▶ **Your instructions**
Which lines of the data contain the string "female"? Copy every one of them.

════════════════

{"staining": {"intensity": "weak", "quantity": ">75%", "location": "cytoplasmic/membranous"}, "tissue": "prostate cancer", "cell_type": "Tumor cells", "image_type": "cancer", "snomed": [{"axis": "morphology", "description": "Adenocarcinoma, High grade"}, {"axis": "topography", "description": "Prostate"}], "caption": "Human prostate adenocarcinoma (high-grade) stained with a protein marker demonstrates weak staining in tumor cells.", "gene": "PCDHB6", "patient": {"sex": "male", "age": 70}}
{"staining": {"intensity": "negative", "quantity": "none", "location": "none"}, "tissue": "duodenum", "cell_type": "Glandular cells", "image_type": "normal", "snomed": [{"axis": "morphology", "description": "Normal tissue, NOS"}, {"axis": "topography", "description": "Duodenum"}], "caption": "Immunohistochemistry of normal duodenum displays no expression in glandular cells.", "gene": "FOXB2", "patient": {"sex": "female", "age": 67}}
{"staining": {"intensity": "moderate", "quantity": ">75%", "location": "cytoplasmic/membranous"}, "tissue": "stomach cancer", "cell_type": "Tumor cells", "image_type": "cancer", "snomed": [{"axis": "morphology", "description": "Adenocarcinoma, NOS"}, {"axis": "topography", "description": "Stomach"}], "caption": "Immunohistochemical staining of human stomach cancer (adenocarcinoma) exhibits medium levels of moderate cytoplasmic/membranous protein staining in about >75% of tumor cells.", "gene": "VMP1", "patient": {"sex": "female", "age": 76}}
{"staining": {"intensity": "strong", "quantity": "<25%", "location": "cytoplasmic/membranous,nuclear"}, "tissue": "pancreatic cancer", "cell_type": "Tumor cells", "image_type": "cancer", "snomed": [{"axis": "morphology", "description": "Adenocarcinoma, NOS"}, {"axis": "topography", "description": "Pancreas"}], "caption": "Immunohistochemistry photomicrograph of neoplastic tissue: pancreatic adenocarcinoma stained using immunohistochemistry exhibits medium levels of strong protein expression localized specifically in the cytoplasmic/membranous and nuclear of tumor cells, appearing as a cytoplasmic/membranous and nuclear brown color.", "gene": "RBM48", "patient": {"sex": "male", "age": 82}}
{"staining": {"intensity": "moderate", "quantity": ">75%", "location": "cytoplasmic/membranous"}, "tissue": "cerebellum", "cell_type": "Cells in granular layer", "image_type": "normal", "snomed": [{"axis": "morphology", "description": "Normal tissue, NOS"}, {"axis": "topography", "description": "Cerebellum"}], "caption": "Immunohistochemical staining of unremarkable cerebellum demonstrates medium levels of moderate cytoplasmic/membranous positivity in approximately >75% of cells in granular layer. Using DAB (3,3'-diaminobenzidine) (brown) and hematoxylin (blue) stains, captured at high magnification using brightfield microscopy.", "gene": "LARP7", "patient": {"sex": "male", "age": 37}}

════════════════

▶ **Your solution**
{"staining": {"intensity": "negative", "quantity": "none", "location": "none"}, "tissue": "duodenum", "cell_type": "Glandular cells", "image_type": "normal", "snomed": [{"axis": "morphology", "description": "Normal tissue, NOS"}, {"axis": "topography", "description": "Duodenum"}], "caption": "Immunohistochemistry of normal duodenum displays no expression in glandular cells.", "gene": "FOXB2", "patient": {"sex": "female", "age": 67}}
{"staining": {"intensity": "moderate", "quantity": ">75%", "location": "cytoplasmic/membranous"}, "tissue": "stomach cancer", "cell_type": "Tumor cells", "image_type": "cancer", "snomed": [{"axis": "morphology", "description": "Adenocarcinoma, NOS"}, {"axis": "topography", "description": "Stomach"}], "caption": "Immunohistochemical staining of human stomach cancer (adenocarcinoma) exhibits medium levels of moderate cytoplasmic/membranous protein staining in about >75% of tumor cells.", "gene": "VMP1", "patient": {"sex": "female", "age": 76}}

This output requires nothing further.